If you’re like most drinkers, you’ve likely surrounded yourself at some point with a group of people who also drink. I’d argue that many of us gravitated to a group of friends who have drinking habits that align with our own, and we did this because we didn’t want sober friends. Just because it “seems” like things will never change, that is not actually the case.
And these thoughts can quickly become something that we start to believe – and we act on these thoughts and decide that ‘yes being sober sucks’, and we end up getting hold of booze. Finding ways to relax after a hard days work WITHOUT reaching for the bottle? What type of void are we creating by leaving behind something that has been a long-standing part of our lives .
- I socialized with people more because people are more fun and entertaining and easy to talk to after a few glasses of wine.
- You have already accomplished so much by choosing to stop using drugs and committing to sobriety.
- Sometimes, it is the little things you may not realize are having a significant impact on your ability to cope.
- I would go on walks a few times a week because getting high and walking is super fun.
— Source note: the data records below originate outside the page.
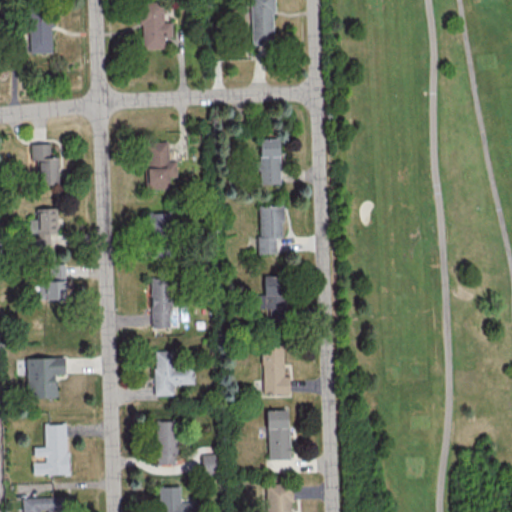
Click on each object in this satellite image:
building: (260, 21)
building: (152, 24)
building: (38, 31)
road: (158, 100)
building: (267, 160)
building: (43, 163)
building: (158, 166)
building: (157, 223)
building: (42, 226)
building: (267, 227)
park: (420, 250)
road: (104, 255)
road: (323, 255)
building: (51, 284)
building: (159, 301)
building: (268, 301)
building: (272, 369)
building: (168, 372)
building: (41, 376)
building: (276, 433)
building: (164, 442)
building: (50, 451)
building: (207, 462)
road: (436, 490)
building: (276, 498)
building: (171, 500)
building: (40, 503)
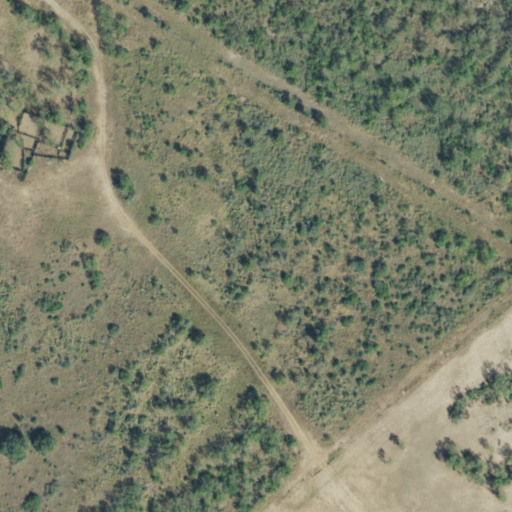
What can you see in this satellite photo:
park: (487, 438)
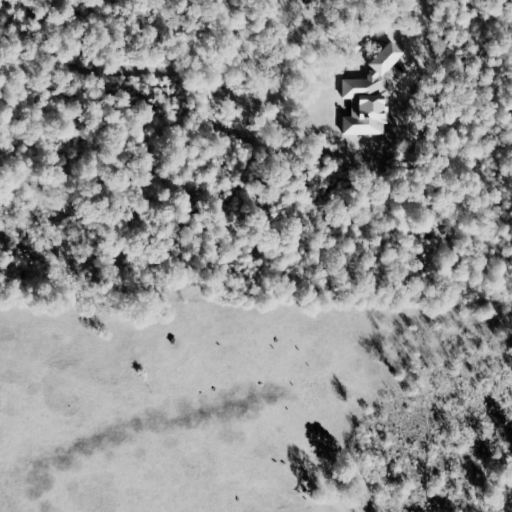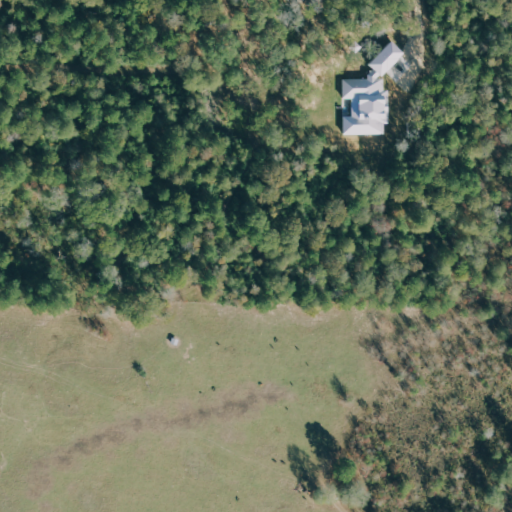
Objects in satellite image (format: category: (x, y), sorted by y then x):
building: (369, 97)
I have always hated the feeling that I’m putting people out or being difficult. The life I had before I quit drinking was a lot like Groundhog Day; I was always waiting for it to begin and always reliving the same stuff, day after day, year after year. When I finally walked away from booze at 34, my life opened up. I can honestly say sobriety is the best thing I have ever done for myself. It was my jumping-off point into a life I knew I had buried inside of me.
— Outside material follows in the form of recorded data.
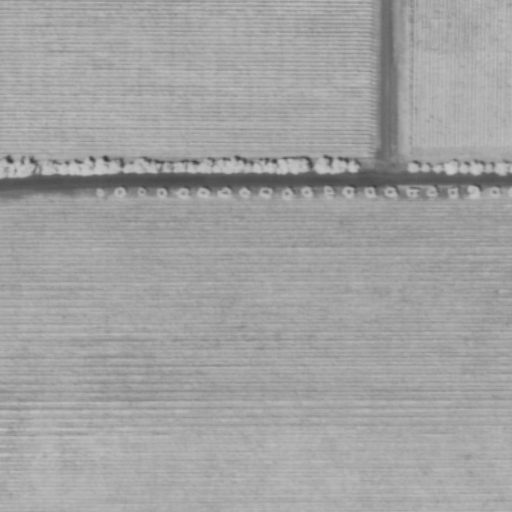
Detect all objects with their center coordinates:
road: (256, 182)
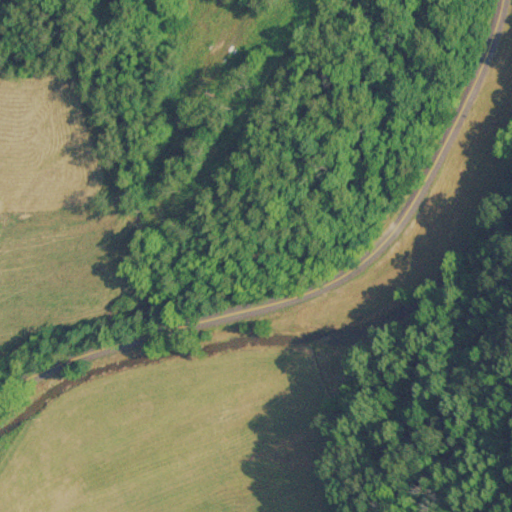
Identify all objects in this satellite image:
road: (320, 272)
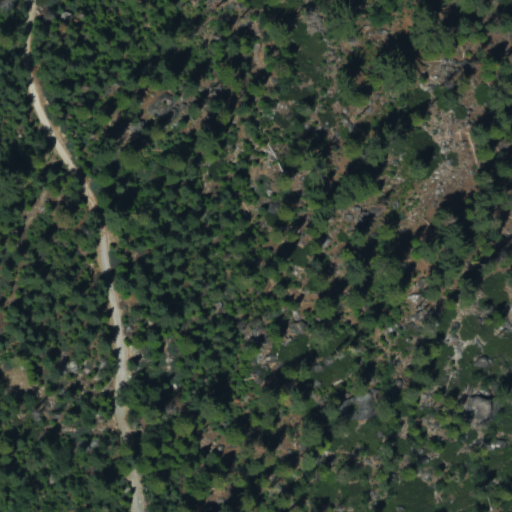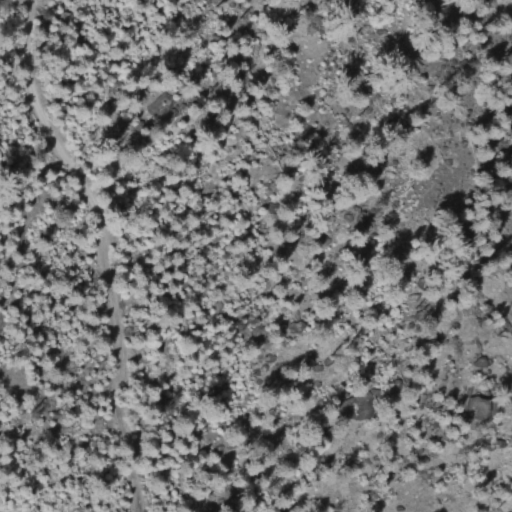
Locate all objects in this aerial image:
road: (113, 256)
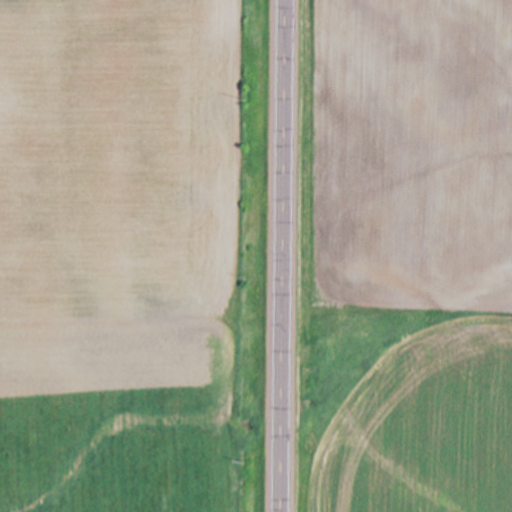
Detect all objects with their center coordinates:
road: (284, 256)
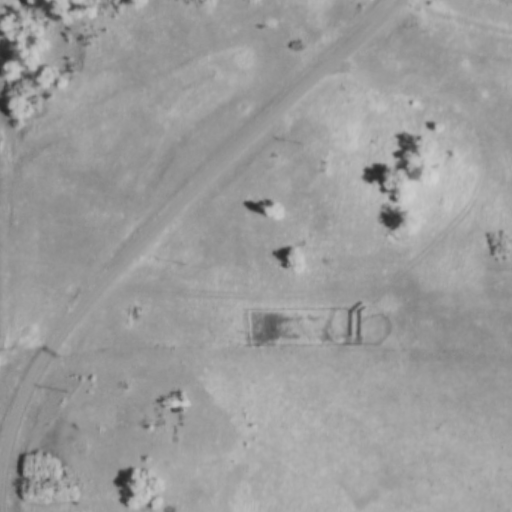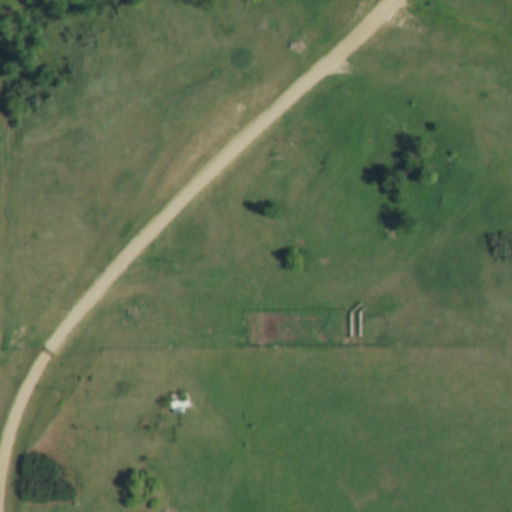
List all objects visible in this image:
road: (170, 206)
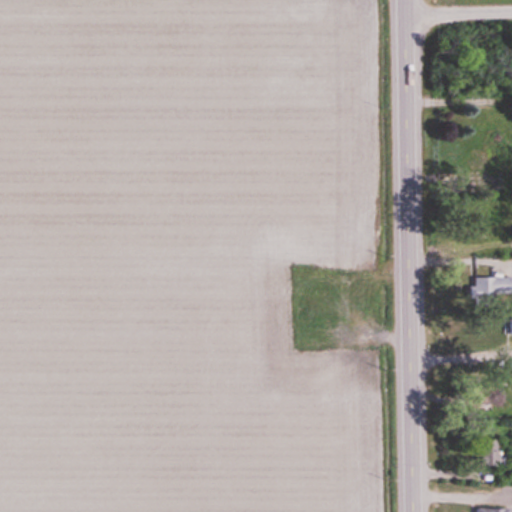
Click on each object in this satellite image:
road: (458, 13)
road: (408, 255)
road: (460, 260)
building: (483, 287)
road: (461, 356)
building: (484, 451)
building: (487, 510)
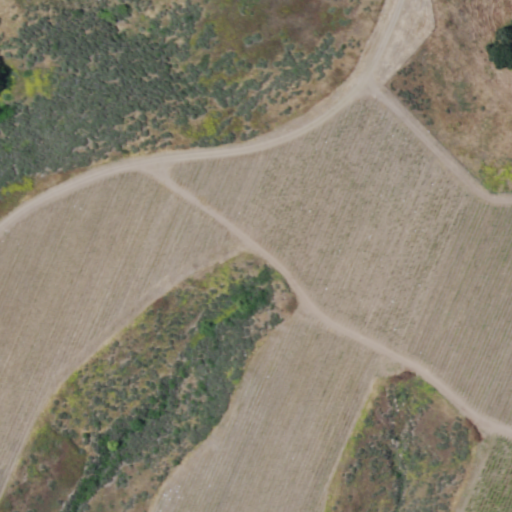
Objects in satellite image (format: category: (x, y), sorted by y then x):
road: (211, 186)
crop: (277, 297)
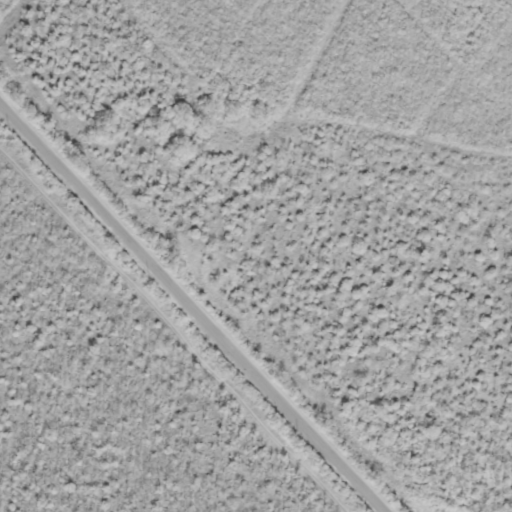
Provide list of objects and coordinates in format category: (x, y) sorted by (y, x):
road: (193, 307)
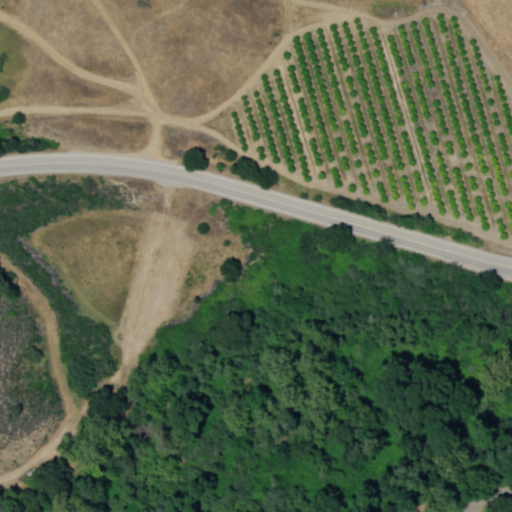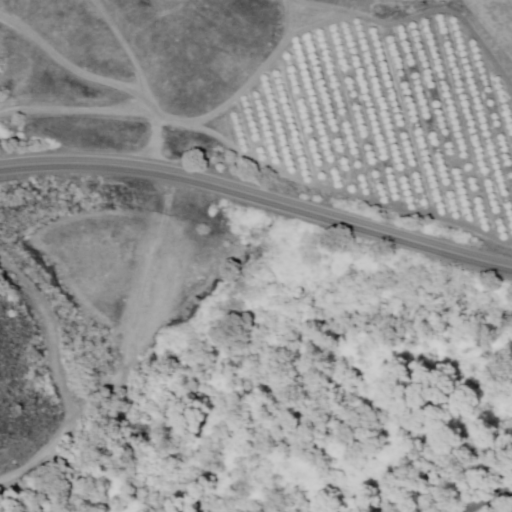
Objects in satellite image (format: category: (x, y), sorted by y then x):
crop: (96, 18)
road: (258, 197)
park: (370, 457)
road: (486, 501)
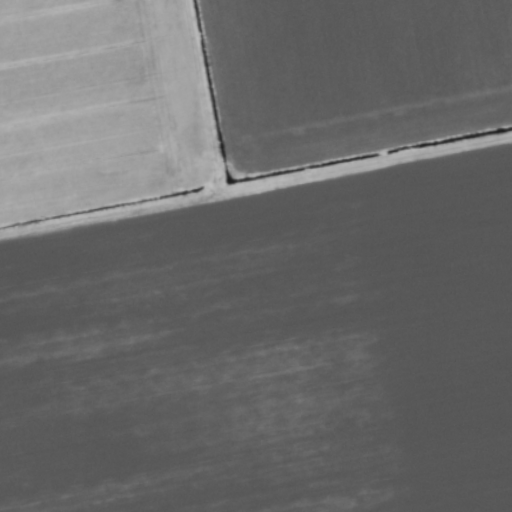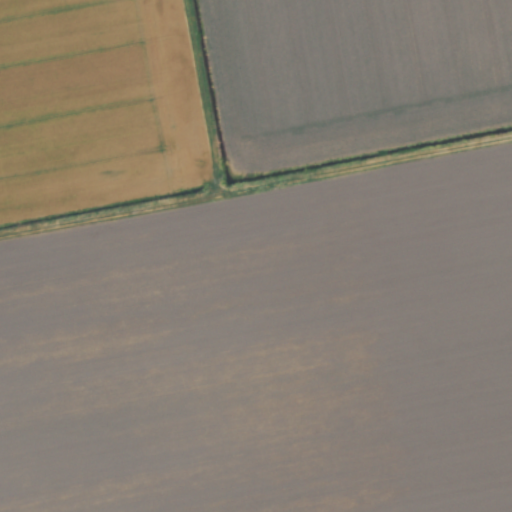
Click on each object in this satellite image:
crop: (256, 255)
Don’t be afraid to ask for help.
If you try your best and are patient, with time, sobriety will be something you’re grateful for. All change sucks, but getting off drugs is a positive change. I hope this helps if you struggle with the mentality “I hate being sober”. In early sobriety I would tell myself “I hate being sober!
Hannah Rose — Survivor 45 Cast Member – Parade Magazine
Hannah Rose — Survivor 45 Cast Member.